The Rye Bread Marriage
By Michaele Weissman
The Rye Bread Marriage is a structurally innovative, often funny memoir braiding three storylines—one about rye bread in Eastern Europe; one about her husband’s wartime childhood; and one about a forty-year marriage between a man and a woman who are very different. Underlying all is the question of difference. How do partners in long lasting marriages live together without throttling one another? How do individuals and groups—ethnic, religious, and national—tolerate the differences among them? The book’s point of view is intimate, but its underlying perspective is universal.
“A charming, insightful meditation on the intersection of love, family, and food.”
— Kirkus Reviews
God in a Cup
By Michaele Weissman
Can a cup of coffee reveal the face of God? Can it become the holy grail of modern-day knights errant who brave hardship and peril in a relentless quest for perfection? Can it change the world? These questions are not rhetorical. When highly prized coffee beans sell at auction for $50, $100, or $150 a pound wholesale (and potentially twice that at retail), anything can happen.
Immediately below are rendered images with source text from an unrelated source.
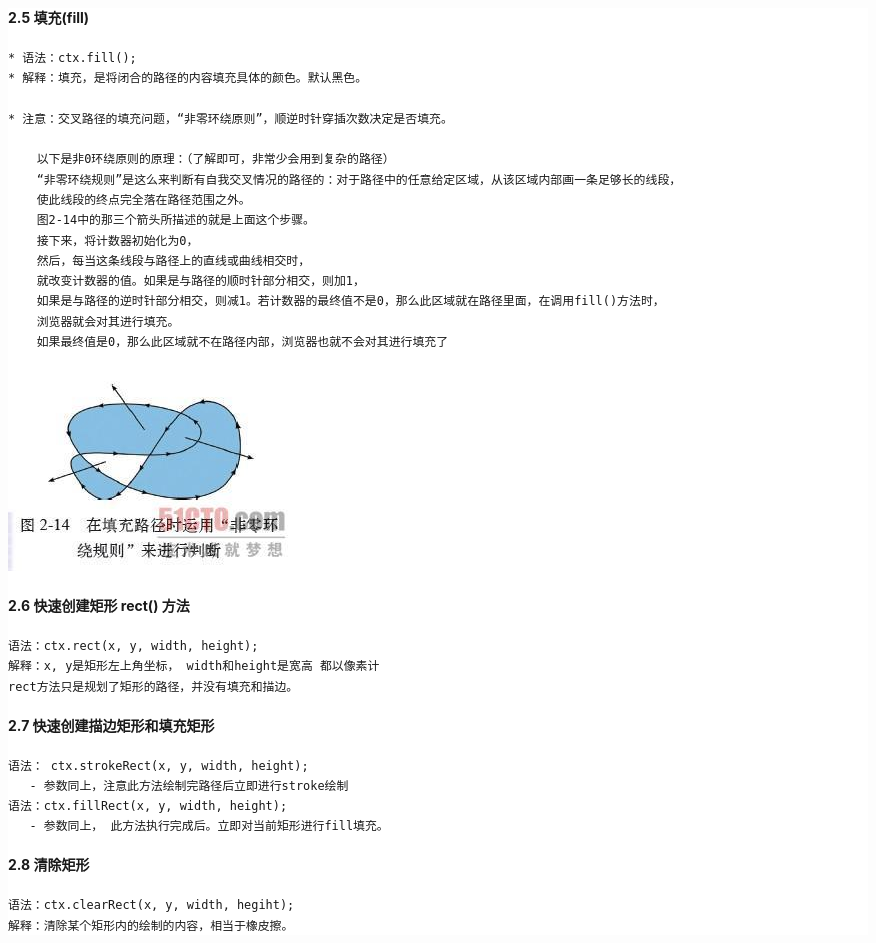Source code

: #### 2.5 填充(fill)

```
* 语法：ctx.fill();
* 解释：填充，是将闭合的路径的内容填充具体的颜色。默认黑色。

* 注意：交叉路径的填充问题，“非零环绕原则”，顺逆时针穿插次数决定是否填充。

    以下是非0环绕原则的原理：（了解即可，非常少会用到复杂的路径）
    “非零环绕规则”是这么来判断有自我交叉情况的路径的：对于路径中的任意给定区域，从该区域内部画一条足够长的线段，
    使此线段的终点完全落在路径范围之外。
    图2-14中的那三个箭头所描述的就是上面这个步骤。
    接下来，将计数器初始化为0，
    然后，每当这条线段与路径上的直线或曲线相交时，
    就改变计数器的值。如果是与路径的顺时针部分相交，则加1，
    如果是与路径的逆时针部分相交，则减1。若计数器的最终值不是0，那么此区域就在路径里面，在调用fill()方法时，
    浏览器就会对其进行填充。
    如果最终值是0，那么此区域就不在路径内部，浏览器也就不会对其进行填充了
```

![4393631-8dea487e9f6980f3](assets/Canvas基础教程/4393631-8dea487e9f6980f3-1606097145084.jpg)

#### 2.6 快速创建矩形 rect() 方法

```
语法：ctx.rect(x, y, width, height);
解释：x, y是矩形左上角坐标， width和height是宽高 都以像素计
rect方法只是规划了矩形的路径，并没有填充和描边。
```

#### 2.7 快速创建描边矩形和填充矩形

```
语法： ctx.strokeRect(x, y, width, height);
   - 参数同上，注意此方法绘制完路径后立即进行stroke绘制
语法：ctx.fillRect(x, y, width, height);
   - 参数同上， 此方法执行完成后。立即对当前矩形进行fill填充。
```

#### 2.8 清除矩形

```
语法：ctx.clearRect(x, y, width, hegiht);
解释：清除某个矩形内的绘制的内容，相当于橡皮擦。
```
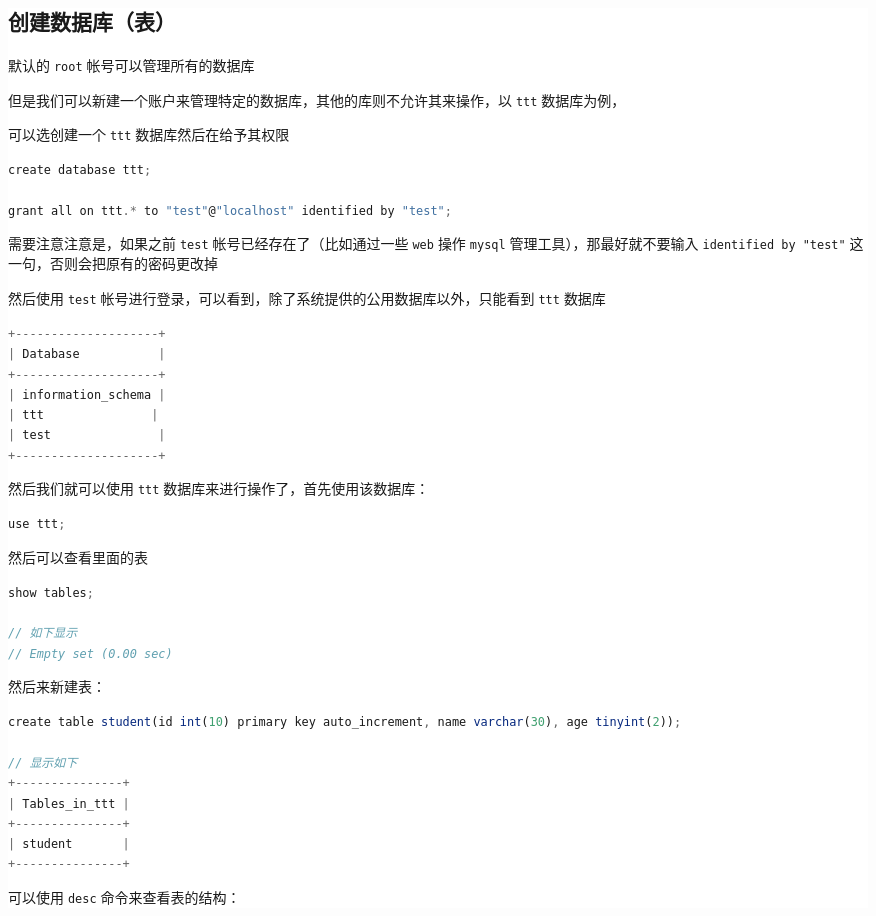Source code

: ## 创建数据库（表）

默认的 ```root``` 帐号可以管理所有的数据库

但是我们可以新建一个账户来管理特定的数据库，其他的库则不允许其来操作，以 ```ttt``` 数据库为例，

可以选创建一个 ```ttt``` 数据库然后在给予其权限

```js
create database ttt;

grant all on ttt.* to "test"@"localhost" identified by "test";
```

需要注意注意是，如果之前 ```test``` 帐号已经存在了（比如通过一些 ```web``` 操作 ```mysql``` 管理工具），那最好就不要输入 ```identified by "test"``` 这一句，否则会把原有的密码更改掉

然后使用 ```test``` 帐号进行登录，可以看到，除了系统提供的公用数据库以外，只能看到 ```ttt``` 数据库

```js
+--------------------+
| Database           |
+--------------------+
| information_schema |
| ttt               |
| test               |
+--------------------+
```

然后我们就可以使用 ```ttt``` 数据库来进行操作了，首先使用该数据库：

```js
use ttt;
```

然后可以查看里面的表

```js
show tables;

// 如下显示
// Empty set (0.00 sec)
```

然后来新建表：

```js
create table student(id int(10) primary key auto_increment, name varchar(30), age tinyint(2));

// 显示如下
+---------------+
| Tables_in_ttt |
+---------------+
| student       |
+---------------+
```

可以使用 ```desc``` 命令来查看表的结构：
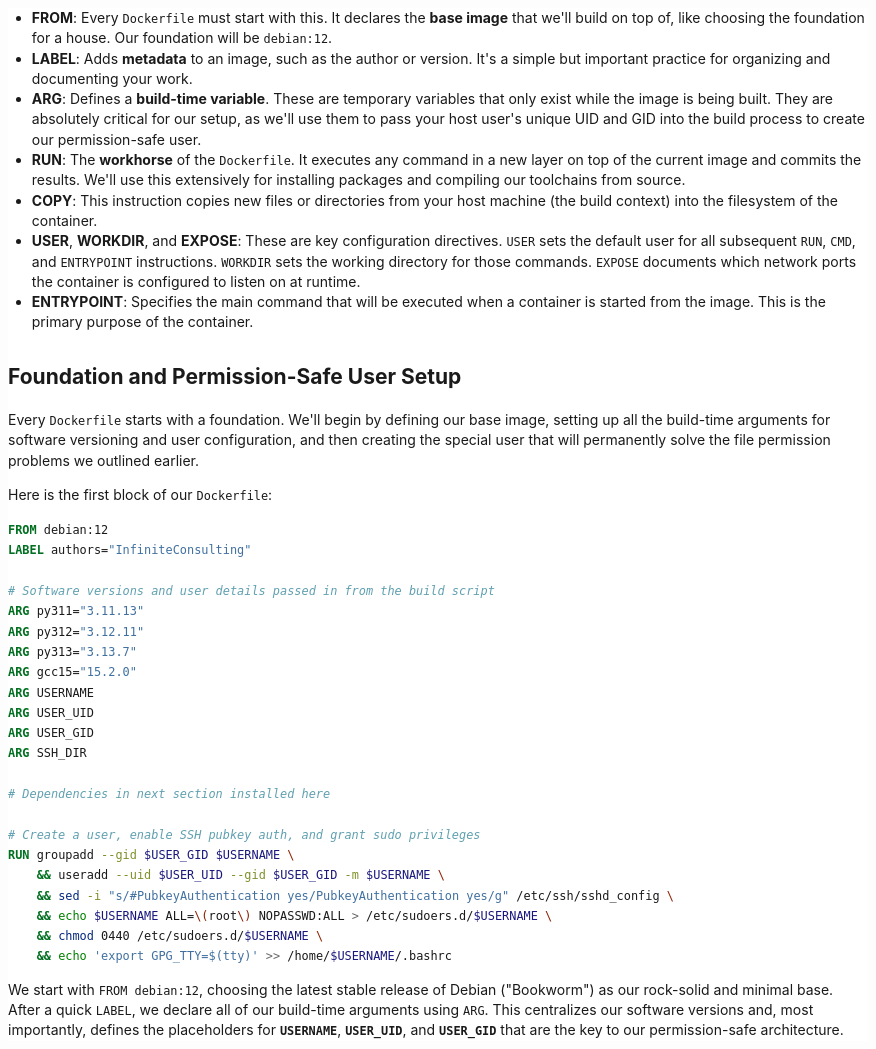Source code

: -   **FROM**: Every `Dockerfile` must start with this. It declares the **base image** that we'll build on top of, like choosing the foundation for a house. Our foundation will be `debian:12`.
-   **LABEL**: Adds **metadata** to an image, such as the author or version. It's a simple but important practice for organizing and documenting your work.
-   **ARG**: Defines a **build-time variable**. These are temporary variables that only exist while the image is being built. They are absolutely critical for our setup, as we'll use them to pass your host user's unique UID and GID into the build process to create our permission-safe user.
-   **RUN**: The **workhorse** of the `Dockerfile`. It executes any command in a new layer on top of the current image and commits the results. We'll use this extensively for installing packages and compiling our toolchains from source.
-   **COPY**: This instruction copies new files or directories from your host machine (the build context) into the filesystem of the container.
-   **USER**, **WORKDIR**, and **EXPOSE**: These are key configuration directives. `USER` sets the default user for all subsequent `RUN`, `CMD`, and `ENTRYPOINT` instructions. `WORKDIR` sets the working directory for those commands. `EXPOSE` documents which network ports the container is configured to listen on at runtime.
-   **ENTRYPOINT**: Specifies the main command that will be executed when a container is started from the image. This is the primary purpose of the container.

## Foundation and Permission-Safe User Setup

Every `Dockerfile` starts with a foundation. We'll begin by defining our base image, setting up all the build-time arguments for software versioning and user configuration, and then creating the special user that will permanently solve the file permission problems we outlined earlier.

Here is the first block of our `Dockerfile`:

```dockerfile
FROM debian:12
LABEL authors="InfiniteConsulting"

# Software versions and user details passed in from the build script
ARG py311="3.11.13"
ARG py312="3.12.11"
ARG py313="3.13.7"
ARG gcc15="15.2.0"
ARG USERNAME
ARG USER_UID
ARG USER_GID
ARG SSH_DIR

# Dependencies in next section installed here

# Create a user, enable SSH pubkey auth, and grant sudo privileges
RUN groupadd --gid $USER_GID $USERNAME \
    && useradd --uid $USER_UID --gid $USER_GID -m $USERNAME \
    && sed -i "s/#PubkeyAuthentication yes/PubkeyAuthentication yes/g" /etc/ssh/sshd_config \
    && echo $USERNAME ALL=\(root\) NOPASSWD:ALL > /etc/sudoers.d/$USERNAME \
    && chmod 0440 /etc/sudoers.d/$USERNAME \
    && echo 'export GPG_TTY=$(tty)' >> /home/$USERNAME/.bashrc
```

We start with `FROM debian:12`, choosing the latest stable release of Debian ("Bookworm") as our rock-solid and minimal base. After a quick `LABEL`, we declare all of our build-time arguments using `ARG`. This centralizes our software versions and, most importantly, defines the placeholders for **`USERNAME`**, **`USER_UID`**, and **`USER_GID`** that are the key to our permission-safe architecture.
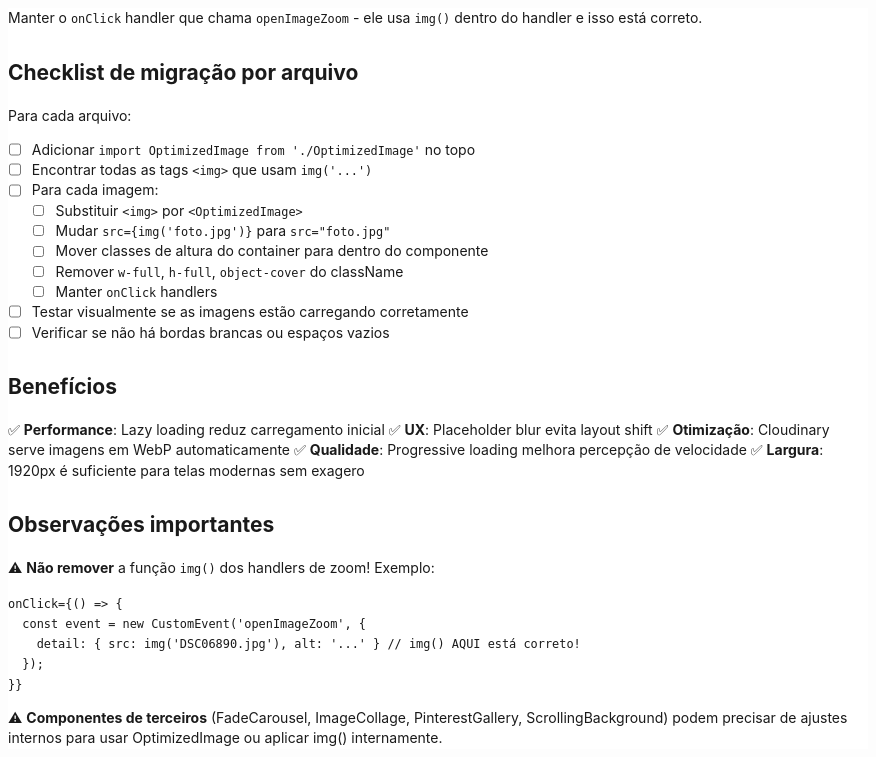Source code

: Manter o `onClick` handler que chama `openImageZoom` - ele usa `img()` dentro do handler e isso está correto.

## Checklist de migração por arquivo

Para cada arquivo:

- [ ] Adicionar `import OptimizedImage from './OptimizedImage'` no topo
- [ ] Encontrar todas as tags `<img>` que usam `img('...')`
- [ ] Para cada imagem:
  - [ ] Substituir `<img>` por `<OptimizedImage>`
  - [ ] Mudar `src={img('foto.jpg')}` para `src="foto.jpg"`
  - [ ] Mover classes de altura do container para dentro do componente
  - [ ] Remover `w-full`, `h-full`, `object-cover` do className
  - [ ] Manter `onClick` handlers
- [ ] Testar visualmente se as imagens estão carregando corretamente
- [ ] Verificar se não há bordas brancas ou espaços vazios

## Benefícios

✅ **Performance**: Lazy loading reduz carregamento inicial
✅ **UX**: Placeholder blur evita layout shift
✅ **Otimização**: Cloudinary serve imagens em WebP automaticamente
✅ **Qualidade**: Progressive loading melhora percepção de velocidade
✅ **Largura**: 1920px é suficiente para telas modernas sem exagero

## Observações importantes

⚠️ **Não remover** a função `img()` dos handlers de zoom! Exemplo:
```tsx
onClick={() => {
  const event = new CustomEvent('openImageZoom', {
    detail: { src: img('DSC06890.jpg'), alt: '...' } // img() AQUI está correto!
  });
}}
```

⚠️ **Componentes de terceiros** (FadeCarousel, ImageCollage, PinterestGallery, ScrollingBackground) podem precisar de ajustes internos para usar OptimizedImage ou aplicar img() internamente.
A History of Women in America
By Carol Hymowitz and Michaele Weissman
From colonial to modern-day times this narrative history, incorporating first-person accounts, traces the development of women’s roles in America. Against the backdrop of major historical events and movements, the authors examine the issues that changed the roles and lives of women in our society.
Deadly Consequences
By Deborah Prothrow-Stith, M.D. with Michaele Weissman
With an important introduction by C. Everett Koop and passionate endorsements from Senator Edward M. Kennedy and public officials from every major city in the U.S., this authoritative and timely guide calls for the diagnosis and treatment of urban violence as a public health crisis.